Smoking in pubs: peaking through the business smog

style=”color:#666666″>Some predict doom for the pub trade. Smoking has been banned from pubs, restaurants and that public place where you like to relax, and the pro smoking lobby and David Hockney predict the end of civilization.
Much of the fears from the pub trade relate to the Irish experience.
Recently at a gathering of the Scottish pub industry, Tadg O’Sullivan, chief executive of the Vintners’ Federation of Ireland, said that the ban in Ireland had been an “absolute disaster” for publicans, with 600 closures and 12,000 mainly full-time job losses. In fact the Licensed Vintners Association has released figures showing that in Dublin sales rapidly fell by 16% and employment levels reduced by 14%.
Erudite artist David Hockney put it in more personal terms, when in a recent letter to the Guardian he said: “Gordon Brown is a prig P.R.I.G., a dreary atheistic Calvinistic prig, who I’m sure will never be elected in England. He goes along with a “health lobby” whose view of life itself I detest.”
“I have utter contempt for it. I feel I am entitled to my opinion. I don’t mind prigs but when they want to take my little corner as well, I have a right to argue against their dreary view of life contaminating mine.”

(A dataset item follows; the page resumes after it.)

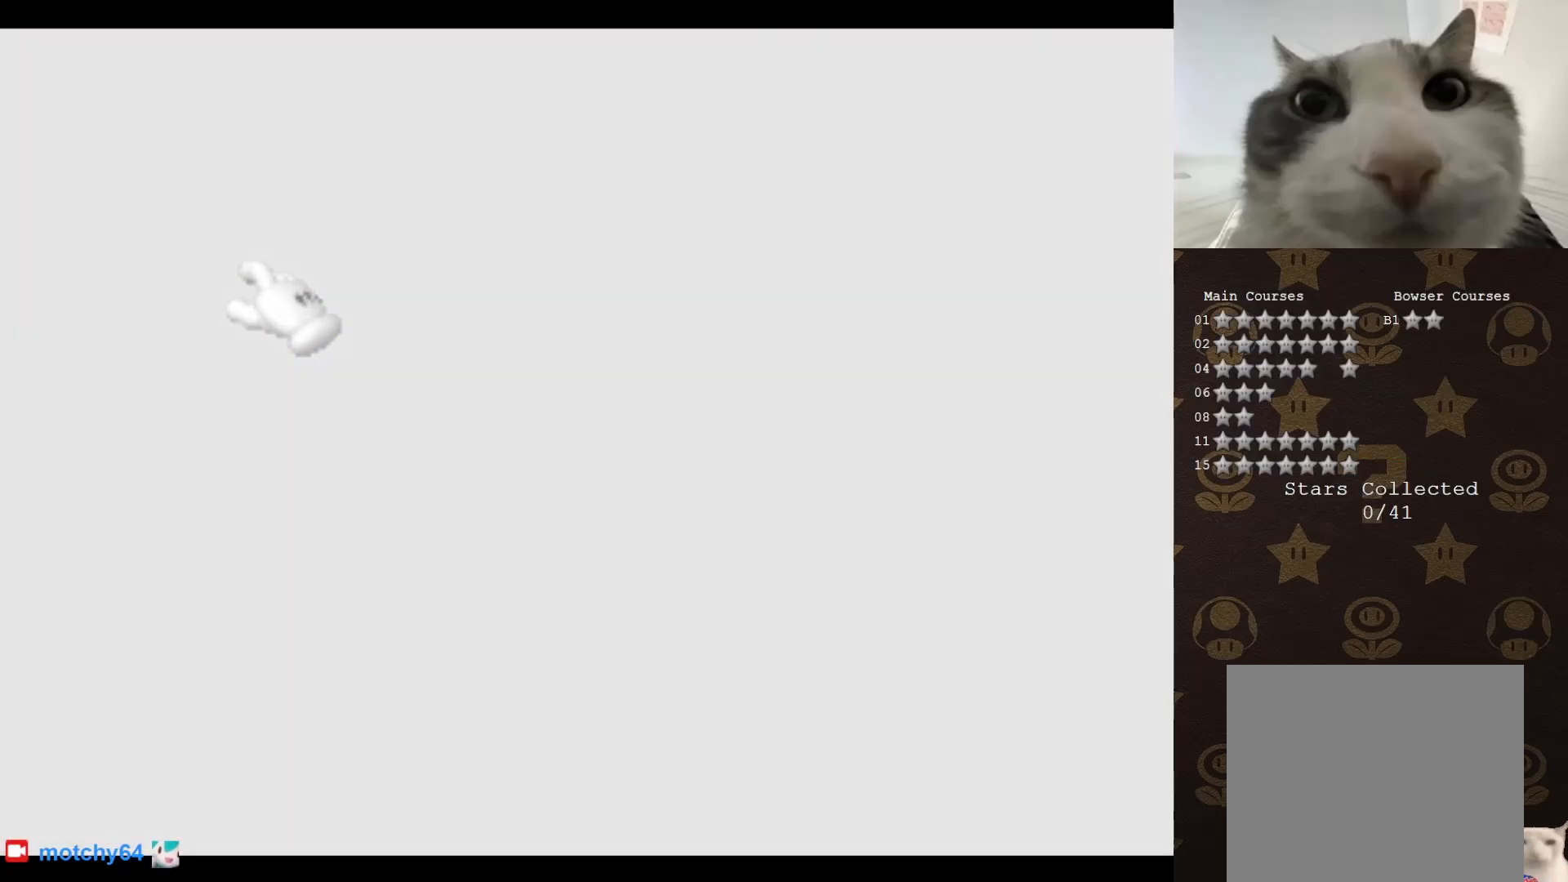
{"buttons": [], "left_stick": "center", "events": []}
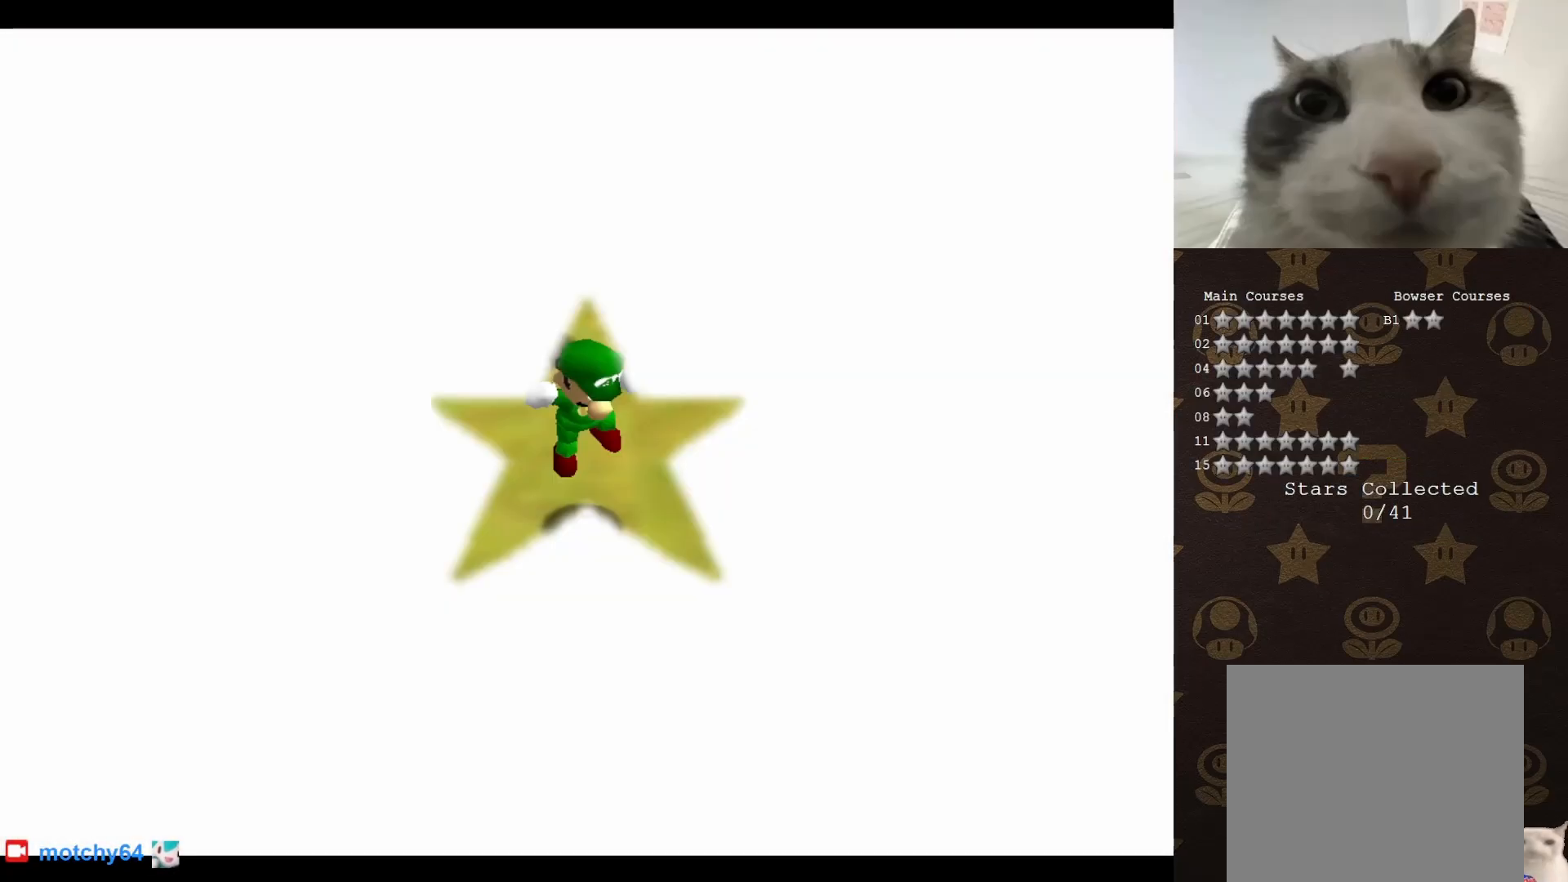
{"buttons": [], "left_stick": "center", "events": []}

“This utterly over the top legislation is tyrannical (mine Host gone for a Burton) and is spreading a dreadful intolerance.”
Reading between the lines, and allowing for the language of diplomacy then, we deduce that Mr Hockney is against the ban.
Yet there is another side to the argument. According to the Irish Central Statistics Office, bar sales in Ireland have continued to rise steadily since the ban. And according to the office of National Statistics, 20% of people said they would visit pubs more often if smoking was restricted, while only 4% would visit less often

In the UK, press attention has been focused on the Irish experience, but while the world - and Dame Edna at the closing ceremony of the Commonwealth Games criticise Americans for not considering the outside world, it does seem that the UK press is equally guilty of not taking into account what happens stateside.
In fact the US experience has been quite different from what the pessimists expect in Scotland. Smoking was banned in New York, for example, on March 30 2003 and a year on, business tax receipts from restaurants and bars were up 8.7 percent from the previous year.
In California, smoking was banned in 1997 and both restaurant and bar receipts have improved every year since.
As for Mr Hockney’s call for freedom to smoke, and the threat to our liberties the ban represents, it could equally be argued that smoking in pubs is a threat to the freedom of non smokers’ rights to breath clean air. And then there’s the health implications.
According to a report entitled “Lifting the smokescreen: 10 reasons for a smoke free Europe” published by the Smoke Free Partnership (not altogether neutral then) 79,000 people die each year throughout the EU as a result of passive smoking.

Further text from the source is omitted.